Top of SELECTED PASSAGE

Anonymous wrote:Mine was covered by insurance because of a strong family history of breast and ovarian cancer for my mother, grandmother and maternal aunt.
I was negative for genetic risk. Then my sister was diagnosed with breast cancer and I was diagnosed with DCIS, hormone sensitive. Discussed with a genetic counselor and multiple doctors and decided to have an oophorectomy. Had my genetic risk been evident with testing, I would probably have had the oophorectomy earlier. Genetic counselor felt it was possible that there's a genetic risk in my family that isn't in the current testing.
Word to the wise, if you don't yet have life insurance in place, get it set before even discussing it with your doctor. When I applied the life insurance company found the note in my doctors records and basically priced it as if I were BRCA positive. They said I could reapply if I did get tested and turned out to be BRCA negative. I did, but before I could go through the reapplication process I got the DCIS diagnosis which basically scuttled the whole thing!

Bottom of SELECTED PASSAGE

EXERCISE DIRECTIONS: Please say what procedure the writer of the forum post decided to have after talking with a genetic counselor and multiple doctors. These lines are separate material and have no connection to the forum post.

Top of SOURCE INFORMATION

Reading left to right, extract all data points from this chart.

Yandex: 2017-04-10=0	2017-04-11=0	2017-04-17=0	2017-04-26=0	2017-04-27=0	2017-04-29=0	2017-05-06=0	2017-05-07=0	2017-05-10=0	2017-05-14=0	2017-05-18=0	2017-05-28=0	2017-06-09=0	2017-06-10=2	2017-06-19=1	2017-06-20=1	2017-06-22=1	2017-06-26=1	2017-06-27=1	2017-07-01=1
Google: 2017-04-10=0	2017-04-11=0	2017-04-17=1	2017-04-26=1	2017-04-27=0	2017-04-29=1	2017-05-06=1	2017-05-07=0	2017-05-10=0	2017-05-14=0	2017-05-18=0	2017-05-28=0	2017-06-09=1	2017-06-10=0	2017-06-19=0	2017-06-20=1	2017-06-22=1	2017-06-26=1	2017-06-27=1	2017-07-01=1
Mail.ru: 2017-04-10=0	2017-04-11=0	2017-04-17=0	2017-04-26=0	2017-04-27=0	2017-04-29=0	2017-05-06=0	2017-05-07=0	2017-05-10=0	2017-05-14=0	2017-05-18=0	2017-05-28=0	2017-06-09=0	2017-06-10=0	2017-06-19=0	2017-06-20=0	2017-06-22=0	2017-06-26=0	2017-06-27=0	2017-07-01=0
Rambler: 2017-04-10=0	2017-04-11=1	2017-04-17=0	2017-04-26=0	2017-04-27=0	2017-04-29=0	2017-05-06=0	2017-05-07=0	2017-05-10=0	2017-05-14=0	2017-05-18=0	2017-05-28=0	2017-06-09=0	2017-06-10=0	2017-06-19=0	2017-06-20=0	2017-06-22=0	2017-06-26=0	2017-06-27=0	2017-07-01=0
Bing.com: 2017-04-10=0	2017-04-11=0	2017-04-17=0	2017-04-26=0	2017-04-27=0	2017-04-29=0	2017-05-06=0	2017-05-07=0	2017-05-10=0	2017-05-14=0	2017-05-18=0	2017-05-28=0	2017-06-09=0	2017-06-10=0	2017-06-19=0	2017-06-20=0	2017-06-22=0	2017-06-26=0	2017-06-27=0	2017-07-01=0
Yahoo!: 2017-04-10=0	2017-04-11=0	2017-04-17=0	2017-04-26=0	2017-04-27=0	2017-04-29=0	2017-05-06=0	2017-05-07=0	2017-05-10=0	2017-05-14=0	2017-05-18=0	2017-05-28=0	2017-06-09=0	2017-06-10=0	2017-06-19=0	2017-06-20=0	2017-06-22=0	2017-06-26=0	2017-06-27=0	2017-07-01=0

Bottom of SOURCE INFORMATION

RESPONSE AREA: An oophorectomy.